* [Try it]: Please figure out how many lines in the material contain "pague", and give only that number.

Information given Start Marker

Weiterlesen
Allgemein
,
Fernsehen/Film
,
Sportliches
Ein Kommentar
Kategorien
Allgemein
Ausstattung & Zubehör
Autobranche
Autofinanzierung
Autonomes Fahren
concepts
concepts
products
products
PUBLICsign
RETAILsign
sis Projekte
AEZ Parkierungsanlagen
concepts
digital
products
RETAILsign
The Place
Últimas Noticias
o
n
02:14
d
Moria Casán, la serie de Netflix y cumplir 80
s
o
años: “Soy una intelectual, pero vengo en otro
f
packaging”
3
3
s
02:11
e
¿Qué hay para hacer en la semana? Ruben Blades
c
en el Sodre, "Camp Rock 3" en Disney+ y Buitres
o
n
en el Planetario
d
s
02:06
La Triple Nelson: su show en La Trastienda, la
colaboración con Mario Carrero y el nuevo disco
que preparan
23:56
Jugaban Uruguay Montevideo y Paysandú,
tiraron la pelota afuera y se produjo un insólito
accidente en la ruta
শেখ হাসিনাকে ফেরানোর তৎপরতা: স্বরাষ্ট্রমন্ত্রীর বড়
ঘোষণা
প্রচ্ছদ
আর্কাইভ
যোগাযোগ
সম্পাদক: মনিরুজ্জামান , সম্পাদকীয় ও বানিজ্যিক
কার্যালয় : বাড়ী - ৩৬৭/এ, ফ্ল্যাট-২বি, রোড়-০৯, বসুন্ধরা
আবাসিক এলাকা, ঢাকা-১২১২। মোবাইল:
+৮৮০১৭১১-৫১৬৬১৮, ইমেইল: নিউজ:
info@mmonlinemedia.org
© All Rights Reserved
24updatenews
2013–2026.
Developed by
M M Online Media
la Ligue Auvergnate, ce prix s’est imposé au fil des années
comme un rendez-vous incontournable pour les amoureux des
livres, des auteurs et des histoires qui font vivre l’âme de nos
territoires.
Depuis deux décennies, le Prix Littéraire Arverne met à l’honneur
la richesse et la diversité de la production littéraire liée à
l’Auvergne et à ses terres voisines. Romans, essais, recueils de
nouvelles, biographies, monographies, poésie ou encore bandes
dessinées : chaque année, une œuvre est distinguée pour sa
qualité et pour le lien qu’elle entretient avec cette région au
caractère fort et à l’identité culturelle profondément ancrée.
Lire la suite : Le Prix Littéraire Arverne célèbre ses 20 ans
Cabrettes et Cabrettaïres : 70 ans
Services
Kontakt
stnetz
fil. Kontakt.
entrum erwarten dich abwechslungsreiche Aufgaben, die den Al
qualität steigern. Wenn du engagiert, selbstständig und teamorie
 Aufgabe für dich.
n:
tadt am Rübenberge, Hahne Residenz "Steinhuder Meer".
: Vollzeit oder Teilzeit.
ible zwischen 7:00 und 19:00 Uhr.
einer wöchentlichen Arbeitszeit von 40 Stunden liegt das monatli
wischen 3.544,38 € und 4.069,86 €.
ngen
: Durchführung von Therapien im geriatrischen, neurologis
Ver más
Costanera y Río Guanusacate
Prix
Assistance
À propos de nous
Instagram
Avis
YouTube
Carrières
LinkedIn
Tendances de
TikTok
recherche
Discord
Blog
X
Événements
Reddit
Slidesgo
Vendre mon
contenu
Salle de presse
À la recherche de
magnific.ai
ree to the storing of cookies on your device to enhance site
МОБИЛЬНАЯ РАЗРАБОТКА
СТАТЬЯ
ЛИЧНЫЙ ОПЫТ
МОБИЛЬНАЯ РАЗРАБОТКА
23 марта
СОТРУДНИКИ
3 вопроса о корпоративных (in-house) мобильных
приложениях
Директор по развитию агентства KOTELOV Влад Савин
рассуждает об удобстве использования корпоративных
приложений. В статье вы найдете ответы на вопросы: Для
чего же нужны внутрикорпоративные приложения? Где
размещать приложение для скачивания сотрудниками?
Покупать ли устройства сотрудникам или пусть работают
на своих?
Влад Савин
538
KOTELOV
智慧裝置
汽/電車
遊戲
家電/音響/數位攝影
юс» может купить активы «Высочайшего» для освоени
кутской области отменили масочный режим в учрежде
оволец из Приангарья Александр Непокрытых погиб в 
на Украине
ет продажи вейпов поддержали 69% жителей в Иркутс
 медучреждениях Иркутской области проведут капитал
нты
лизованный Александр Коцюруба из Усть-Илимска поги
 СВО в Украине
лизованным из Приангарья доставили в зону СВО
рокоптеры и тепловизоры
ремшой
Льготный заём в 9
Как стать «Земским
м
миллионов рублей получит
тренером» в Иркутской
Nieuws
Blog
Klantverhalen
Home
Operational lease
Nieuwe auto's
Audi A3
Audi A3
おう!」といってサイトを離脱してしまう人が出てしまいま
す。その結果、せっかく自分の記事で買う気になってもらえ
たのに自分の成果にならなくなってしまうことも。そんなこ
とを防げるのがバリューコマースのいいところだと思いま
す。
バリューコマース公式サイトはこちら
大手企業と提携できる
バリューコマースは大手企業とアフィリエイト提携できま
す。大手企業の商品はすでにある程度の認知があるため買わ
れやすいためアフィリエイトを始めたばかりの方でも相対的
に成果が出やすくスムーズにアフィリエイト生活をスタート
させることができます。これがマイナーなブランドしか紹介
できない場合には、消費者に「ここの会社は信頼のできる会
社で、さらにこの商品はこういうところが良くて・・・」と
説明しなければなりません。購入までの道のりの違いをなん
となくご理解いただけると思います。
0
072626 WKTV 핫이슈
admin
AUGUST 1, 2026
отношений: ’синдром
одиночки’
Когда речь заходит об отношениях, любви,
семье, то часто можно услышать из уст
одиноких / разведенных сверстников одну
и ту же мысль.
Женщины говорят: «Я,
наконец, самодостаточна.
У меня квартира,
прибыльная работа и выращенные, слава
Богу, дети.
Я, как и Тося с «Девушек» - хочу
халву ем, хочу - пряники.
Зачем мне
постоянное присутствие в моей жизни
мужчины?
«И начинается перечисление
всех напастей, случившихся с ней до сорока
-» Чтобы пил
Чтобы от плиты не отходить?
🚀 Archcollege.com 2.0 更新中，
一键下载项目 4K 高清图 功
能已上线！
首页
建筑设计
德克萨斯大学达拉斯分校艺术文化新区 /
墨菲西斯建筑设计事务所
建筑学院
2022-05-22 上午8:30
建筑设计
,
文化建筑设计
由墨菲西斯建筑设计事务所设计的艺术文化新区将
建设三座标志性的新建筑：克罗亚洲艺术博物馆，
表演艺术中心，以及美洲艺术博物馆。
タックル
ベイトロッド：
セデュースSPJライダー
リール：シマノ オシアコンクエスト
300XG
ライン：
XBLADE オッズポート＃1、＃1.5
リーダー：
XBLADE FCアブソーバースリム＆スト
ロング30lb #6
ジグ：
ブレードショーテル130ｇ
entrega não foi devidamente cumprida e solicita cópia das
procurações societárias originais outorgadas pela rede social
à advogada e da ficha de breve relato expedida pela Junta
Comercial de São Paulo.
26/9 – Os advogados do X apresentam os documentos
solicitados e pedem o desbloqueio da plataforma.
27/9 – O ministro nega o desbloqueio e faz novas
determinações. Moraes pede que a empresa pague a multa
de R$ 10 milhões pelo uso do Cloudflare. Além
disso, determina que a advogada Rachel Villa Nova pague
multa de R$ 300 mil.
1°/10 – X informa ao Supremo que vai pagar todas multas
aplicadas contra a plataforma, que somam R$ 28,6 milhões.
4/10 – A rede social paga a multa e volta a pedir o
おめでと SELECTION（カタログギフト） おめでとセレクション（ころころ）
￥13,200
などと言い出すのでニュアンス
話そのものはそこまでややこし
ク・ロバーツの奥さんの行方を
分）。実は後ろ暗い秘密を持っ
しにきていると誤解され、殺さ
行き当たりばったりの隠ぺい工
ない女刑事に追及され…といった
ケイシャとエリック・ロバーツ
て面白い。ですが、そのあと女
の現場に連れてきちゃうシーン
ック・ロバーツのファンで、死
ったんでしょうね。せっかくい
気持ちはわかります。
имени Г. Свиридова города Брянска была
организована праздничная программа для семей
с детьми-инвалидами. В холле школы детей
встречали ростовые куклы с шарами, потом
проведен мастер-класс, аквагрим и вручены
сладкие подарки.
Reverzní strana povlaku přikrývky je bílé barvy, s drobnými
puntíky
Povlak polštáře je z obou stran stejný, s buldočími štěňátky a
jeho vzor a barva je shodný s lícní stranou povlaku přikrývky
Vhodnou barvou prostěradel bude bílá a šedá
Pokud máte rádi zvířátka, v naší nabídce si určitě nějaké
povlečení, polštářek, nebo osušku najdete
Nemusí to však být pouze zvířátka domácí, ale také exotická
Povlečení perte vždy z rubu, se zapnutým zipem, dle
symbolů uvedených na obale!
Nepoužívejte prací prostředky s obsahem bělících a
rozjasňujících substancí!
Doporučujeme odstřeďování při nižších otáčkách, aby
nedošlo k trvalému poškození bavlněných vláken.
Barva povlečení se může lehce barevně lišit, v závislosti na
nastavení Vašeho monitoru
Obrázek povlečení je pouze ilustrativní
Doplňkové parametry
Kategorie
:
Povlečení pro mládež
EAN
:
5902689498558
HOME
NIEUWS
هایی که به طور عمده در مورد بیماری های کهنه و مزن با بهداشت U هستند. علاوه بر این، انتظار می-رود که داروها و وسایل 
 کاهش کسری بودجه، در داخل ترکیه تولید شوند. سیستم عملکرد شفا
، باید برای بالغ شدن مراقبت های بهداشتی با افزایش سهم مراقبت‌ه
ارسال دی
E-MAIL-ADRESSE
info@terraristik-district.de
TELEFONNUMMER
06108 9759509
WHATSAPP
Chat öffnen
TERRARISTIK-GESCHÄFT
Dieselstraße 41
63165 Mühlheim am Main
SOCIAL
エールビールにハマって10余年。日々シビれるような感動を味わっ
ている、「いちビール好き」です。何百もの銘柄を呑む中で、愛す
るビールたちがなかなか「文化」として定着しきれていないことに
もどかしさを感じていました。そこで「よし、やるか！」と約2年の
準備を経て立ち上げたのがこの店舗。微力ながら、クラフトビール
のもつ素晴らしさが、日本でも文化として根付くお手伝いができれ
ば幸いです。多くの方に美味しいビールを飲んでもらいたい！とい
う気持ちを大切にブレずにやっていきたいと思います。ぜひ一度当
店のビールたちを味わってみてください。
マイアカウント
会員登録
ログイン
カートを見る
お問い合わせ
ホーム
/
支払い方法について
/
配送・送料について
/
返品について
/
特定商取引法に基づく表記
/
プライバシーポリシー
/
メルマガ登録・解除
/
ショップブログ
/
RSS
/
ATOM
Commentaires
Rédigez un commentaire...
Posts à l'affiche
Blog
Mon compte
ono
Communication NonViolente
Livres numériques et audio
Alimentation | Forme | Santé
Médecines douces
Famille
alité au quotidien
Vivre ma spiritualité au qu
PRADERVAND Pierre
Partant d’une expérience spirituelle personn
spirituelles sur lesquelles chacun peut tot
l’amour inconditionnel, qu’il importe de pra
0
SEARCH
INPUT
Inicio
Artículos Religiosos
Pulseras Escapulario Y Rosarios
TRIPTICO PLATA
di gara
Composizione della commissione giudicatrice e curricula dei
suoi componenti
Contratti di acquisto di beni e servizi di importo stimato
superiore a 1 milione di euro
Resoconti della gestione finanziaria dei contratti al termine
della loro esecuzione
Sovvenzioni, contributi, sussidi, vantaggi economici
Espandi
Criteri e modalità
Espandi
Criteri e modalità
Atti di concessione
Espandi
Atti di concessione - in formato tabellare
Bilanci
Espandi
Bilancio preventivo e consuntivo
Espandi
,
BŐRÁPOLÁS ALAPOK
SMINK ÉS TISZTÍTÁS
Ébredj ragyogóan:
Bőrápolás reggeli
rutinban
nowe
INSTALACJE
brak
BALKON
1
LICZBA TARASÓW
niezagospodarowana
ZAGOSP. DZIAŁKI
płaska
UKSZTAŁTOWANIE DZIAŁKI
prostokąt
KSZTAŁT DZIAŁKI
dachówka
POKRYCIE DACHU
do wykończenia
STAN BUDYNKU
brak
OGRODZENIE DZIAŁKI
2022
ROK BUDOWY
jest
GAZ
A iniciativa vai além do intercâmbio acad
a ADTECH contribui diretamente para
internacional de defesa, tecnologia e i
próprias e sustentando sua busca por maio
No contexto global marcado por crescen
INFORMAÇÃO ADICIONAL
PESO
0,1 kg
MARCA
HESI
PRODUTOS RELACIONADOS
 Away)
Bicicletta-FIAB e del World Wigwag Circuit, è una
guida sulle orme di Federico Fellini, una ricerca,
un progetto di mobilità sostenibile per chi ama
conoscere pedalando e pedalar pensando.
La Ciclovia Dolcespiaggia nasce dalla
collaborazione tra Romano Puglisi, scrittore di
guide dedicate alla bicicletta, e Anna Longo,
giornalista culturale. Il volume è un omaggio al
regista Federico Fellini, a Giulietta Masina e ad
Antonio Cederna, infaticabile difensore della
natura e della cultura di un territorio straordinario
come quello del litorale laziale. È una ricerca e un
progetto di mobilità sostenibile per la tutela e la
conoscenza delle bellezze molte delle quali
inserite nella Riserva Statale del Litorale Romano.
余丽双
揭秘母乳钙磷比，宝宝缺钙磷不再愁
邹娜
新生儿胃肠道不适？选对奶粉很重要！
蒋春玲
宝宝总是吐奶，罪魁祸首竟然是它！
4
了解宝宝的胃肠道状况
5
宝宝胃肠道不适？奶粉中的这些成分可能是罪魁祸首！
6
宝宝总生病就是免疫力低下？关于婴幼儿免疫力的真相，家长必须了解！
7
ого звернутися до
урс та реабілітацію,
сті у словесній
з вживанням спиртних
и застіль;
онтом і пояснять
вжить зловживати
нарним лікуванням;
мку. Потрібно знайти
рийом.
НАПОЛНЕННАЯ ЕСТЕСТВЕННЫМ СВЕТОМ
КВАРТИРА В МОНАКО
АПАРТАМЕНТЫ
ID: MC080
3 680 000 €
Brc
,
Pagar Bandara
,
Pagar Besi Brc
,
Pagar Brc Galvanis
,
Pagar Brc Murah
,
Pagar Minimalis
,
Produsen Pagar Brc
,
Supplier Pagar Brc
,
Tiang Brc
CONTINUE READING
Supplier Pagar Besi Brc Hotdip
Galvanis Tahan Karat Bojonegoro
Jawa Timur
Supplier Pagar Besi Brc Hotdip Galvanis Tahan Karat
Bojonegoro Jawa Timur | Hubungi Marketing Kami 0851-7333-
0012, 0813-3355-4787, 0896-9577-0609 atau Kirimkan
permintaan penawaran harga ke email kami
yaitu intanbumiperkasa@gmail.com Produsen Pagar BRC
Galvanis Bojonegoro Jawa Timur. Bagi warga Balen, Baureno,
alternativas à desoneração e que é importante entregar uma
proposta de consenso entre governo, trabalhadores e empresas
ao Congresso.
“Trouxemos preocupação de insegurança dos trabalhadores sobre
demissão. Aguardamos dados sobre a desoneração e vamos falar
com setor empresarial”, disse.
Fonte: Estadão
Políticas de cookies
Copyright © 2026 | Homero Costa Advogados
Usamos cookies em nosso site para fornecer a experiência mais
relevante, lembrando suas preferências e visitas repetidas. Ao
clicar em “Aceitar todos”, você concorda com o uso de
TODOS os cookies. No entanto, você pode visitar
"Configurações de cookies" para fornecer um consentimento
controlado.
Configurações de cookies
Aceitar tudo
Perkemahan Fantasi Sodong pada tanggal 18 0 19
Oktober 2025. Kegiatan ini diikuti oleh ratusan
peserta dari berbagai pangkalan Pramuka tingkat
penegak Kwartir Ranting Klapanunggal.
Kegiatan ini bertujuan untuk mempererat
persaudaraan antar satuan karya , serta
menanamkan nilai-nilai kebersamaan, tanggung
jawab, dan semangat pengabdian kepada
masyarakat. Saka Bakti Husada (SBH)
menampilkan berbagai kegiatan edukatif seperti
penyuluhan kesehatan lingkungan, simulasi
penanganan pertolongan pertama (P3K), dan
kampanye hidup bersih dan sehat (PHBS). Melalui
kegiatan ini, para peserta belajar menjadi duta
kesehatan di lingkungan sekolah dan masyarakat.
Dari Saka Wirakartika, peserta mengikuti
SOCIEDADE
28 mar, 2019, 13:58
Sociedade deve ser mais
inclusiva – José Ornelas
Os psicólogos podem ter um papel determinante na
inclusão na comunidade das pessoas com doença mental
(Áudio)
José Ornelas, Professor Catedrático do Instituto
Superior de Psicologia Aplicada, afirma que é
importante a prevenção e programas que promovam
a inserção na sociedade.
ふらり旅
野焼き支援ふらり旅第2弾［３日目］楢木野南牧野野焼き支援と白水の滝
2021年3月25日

Information given End Marker

* [Output for this task]: 2